§ Task requirements
Format every line of the rows below as a numbered list, skipping blank lines and leaving the pictures out.

§ Given entries

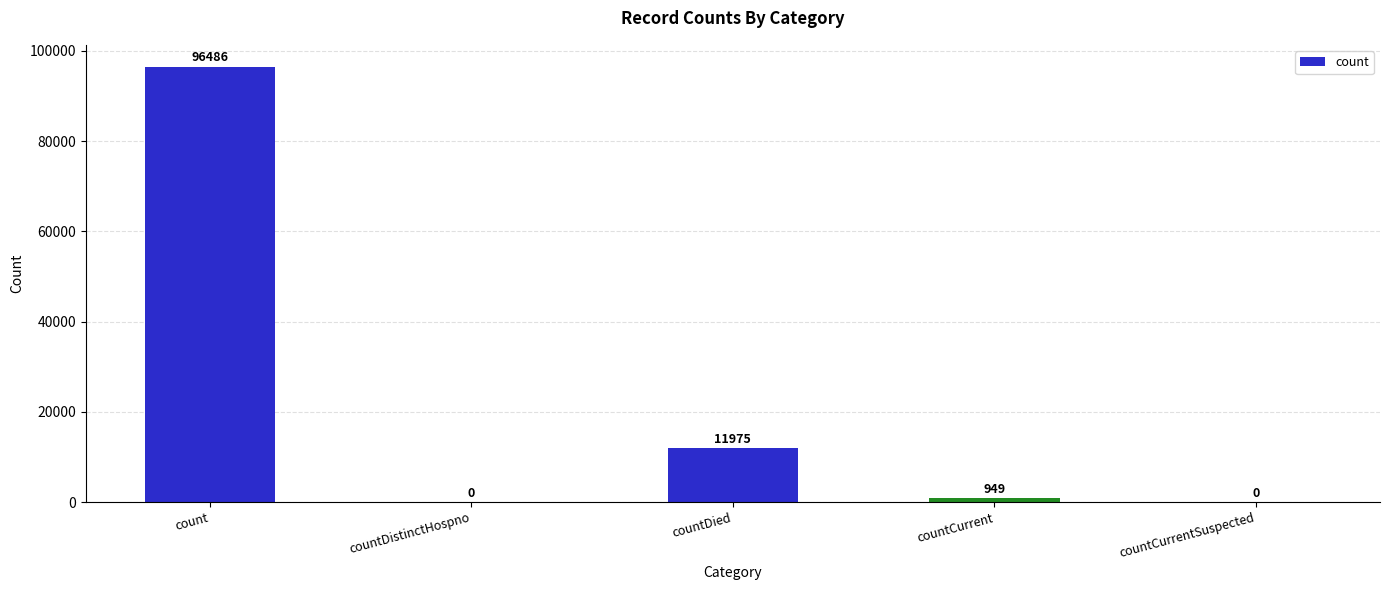

Are the bars grouped side by side (vs. stacked)?

No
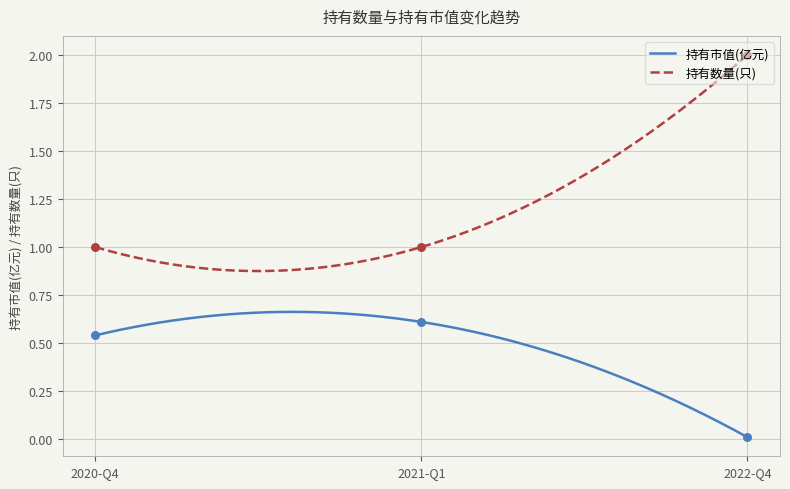

Which series reaches the maximum Y coordinate?

持有数量(只)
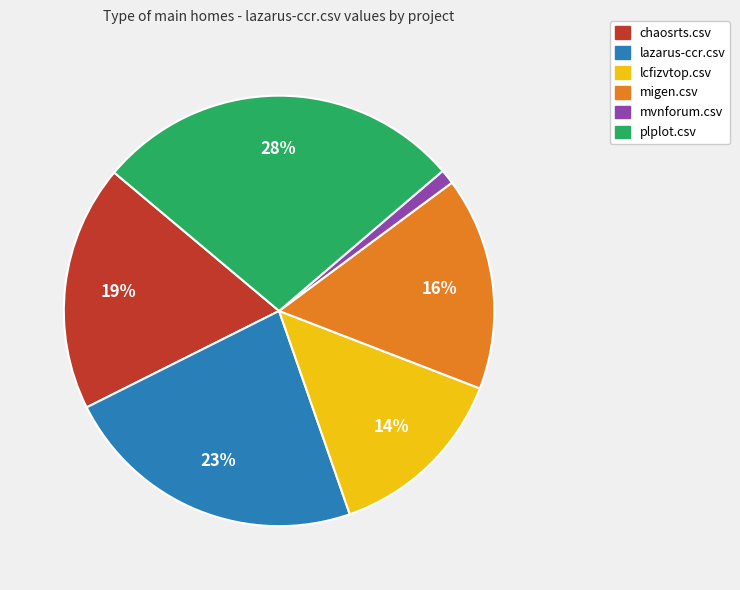

Combined, do chaosrts.csv and migen.csv account for over 50%?

No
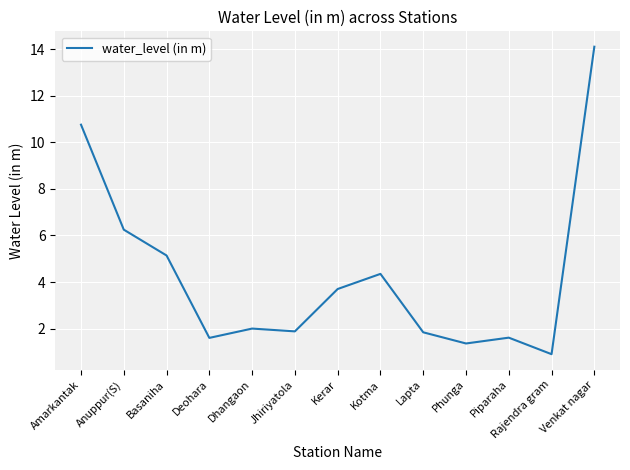

What is the difference between the values at Kerar and Amarkantak?

7.1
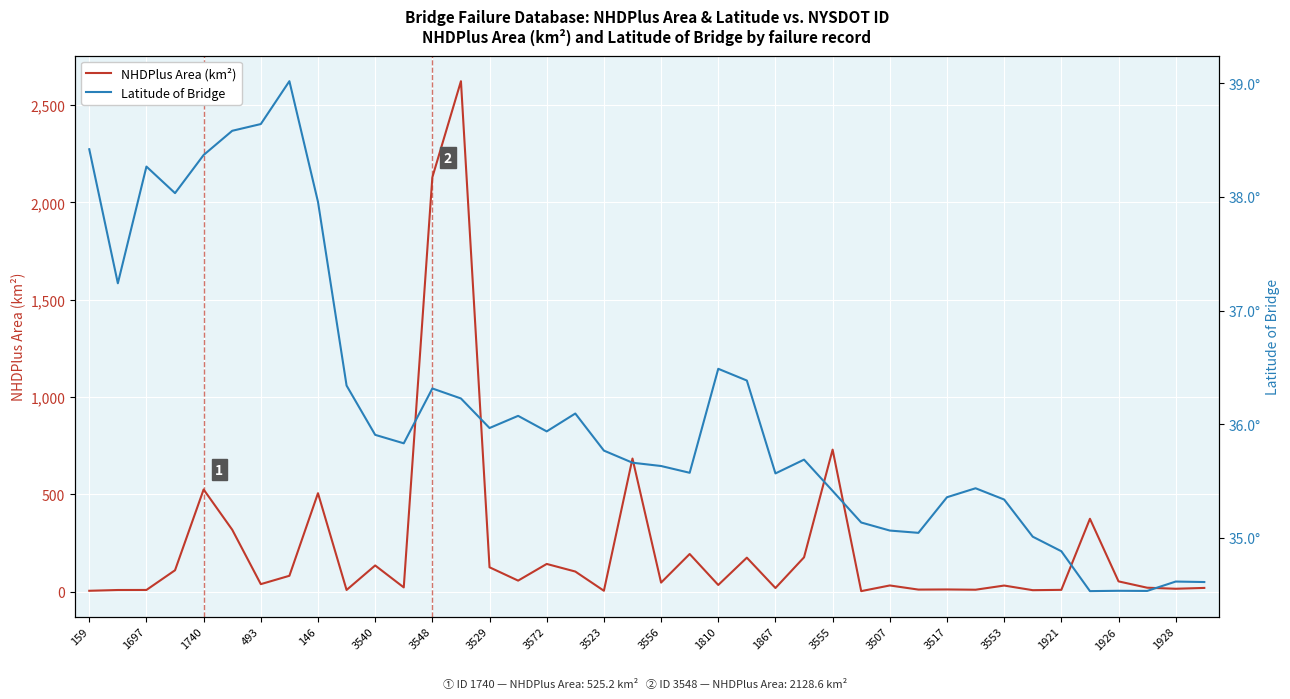

Does the chart display data point markers on the line(s)?

No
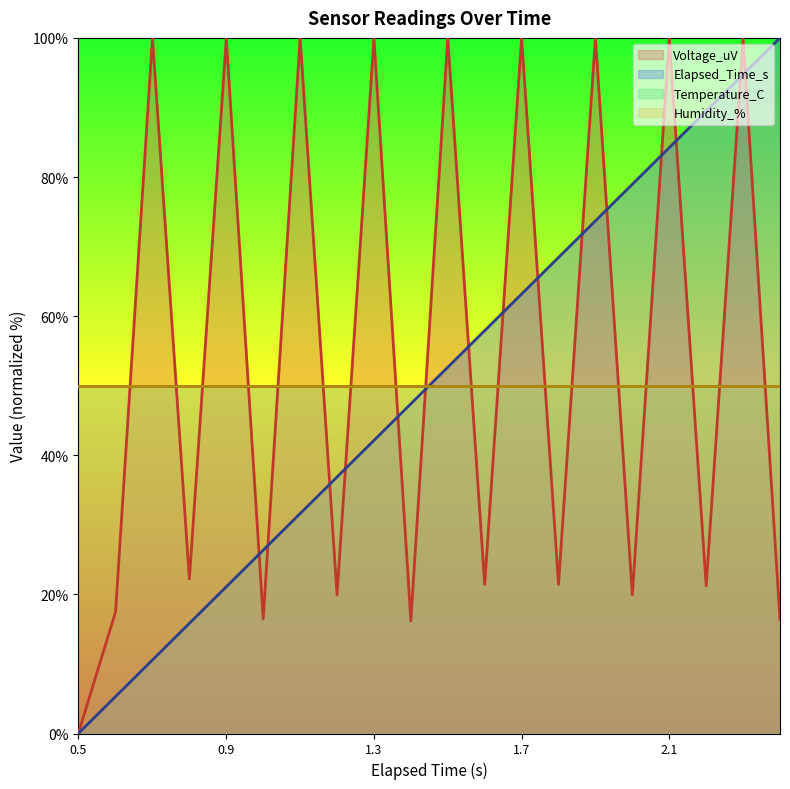

Rank the categories by Elapsed_Time_s value from highest to lowest.

2.402, 2.302, 2.202, 2.102, 2.002, 1.902, 1.802, 1.702, 1.602, 1.502, 1.402, 1.302, 1.202, 1.102, 1.002, 0.902, 0.802, 0.702, 0.602, 0.501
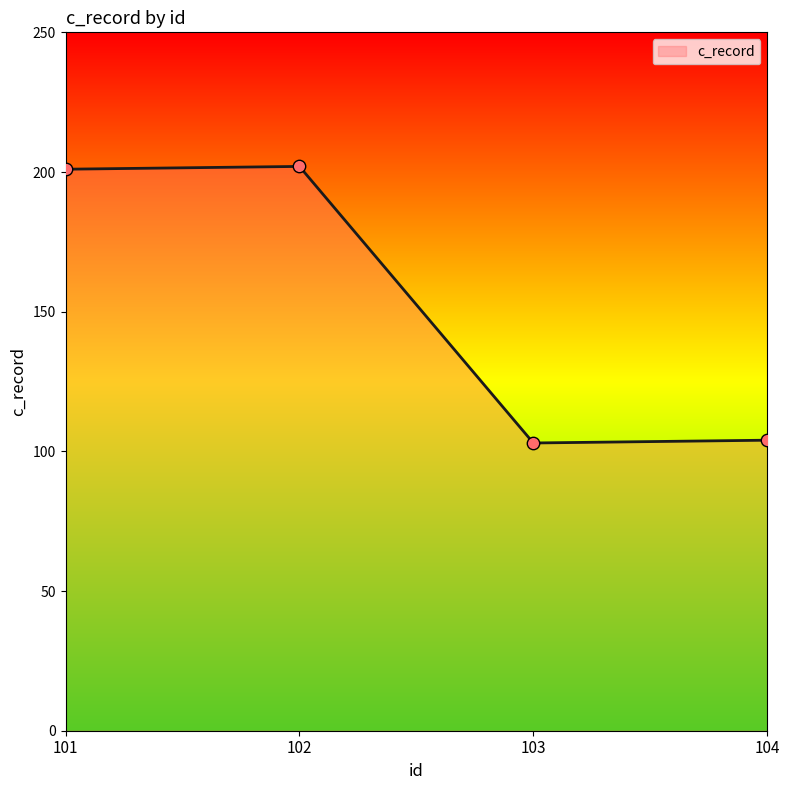

Approximately how many times larger is the value at 101 compared to 103?

2.0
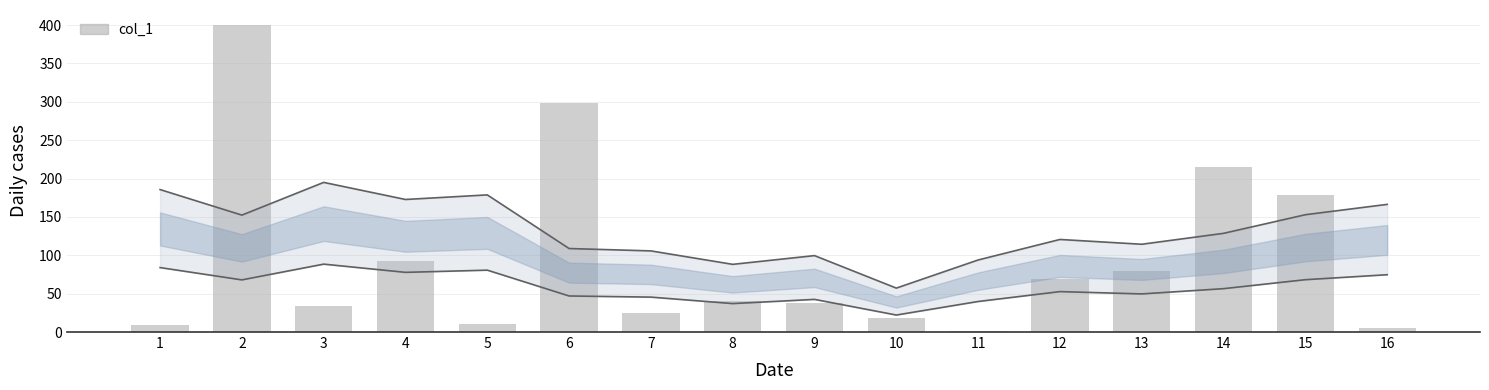

Which has a higher value, 3 or 16?

3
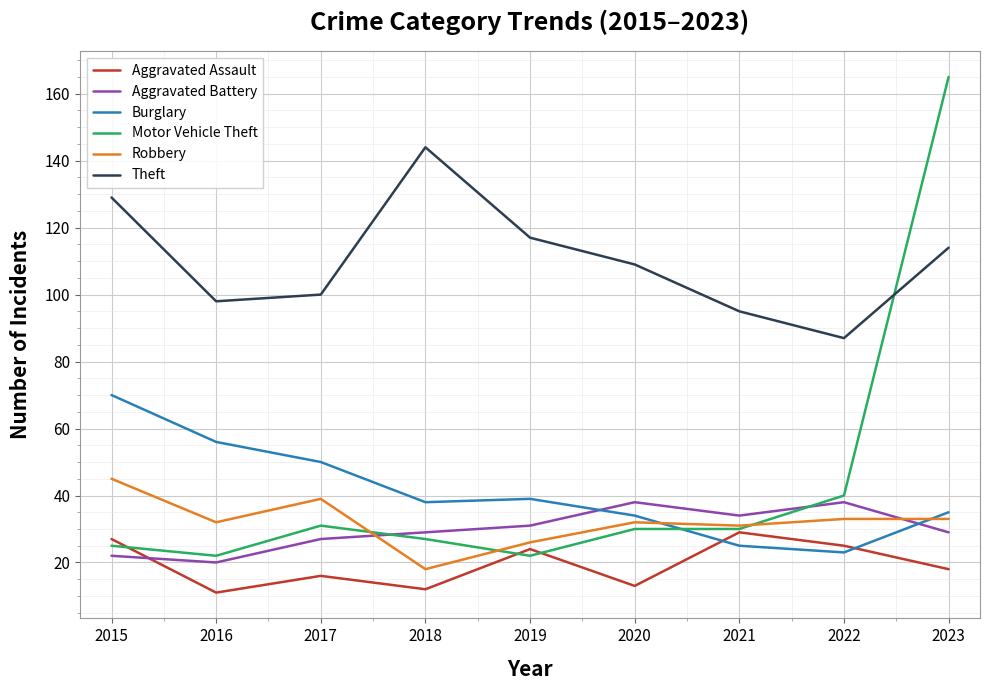

What is the total value across all series at 2017?

263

§ Solution to the exercise
1. Are the bars grouped side by side (vs. stacked)?
2. No
3. Which series reaches the maximum Y coordinate?
4. 持有数量(只)
5. Combined, do chaosrts.csv and migen.csv account for over 50%?
6. No
7. What is the difference between the values at Kerar and Amarkantak?
8. 7.1
9. Does the chart display data point markers on the line(s)?
10. No
11. Rank the categories by Elapsed_Time_s value from highest to lowest.
12. 2.402, 2.302, 2.202, 2.102, 2.002, 1.902, 1.802, 1.702, 1.602, 1.502, 1.402, 1.302, 1.202, 1.102, 1.002, 0.902, 0.802, 0.702, 0.602, 0.501
13. Approximately how many times larger is the value at 101 compared to 103?
14. 2.0
15. Which has a higher value, 3 or 16?
16. 3
17. What is the total value across all series at 2017?
18. 263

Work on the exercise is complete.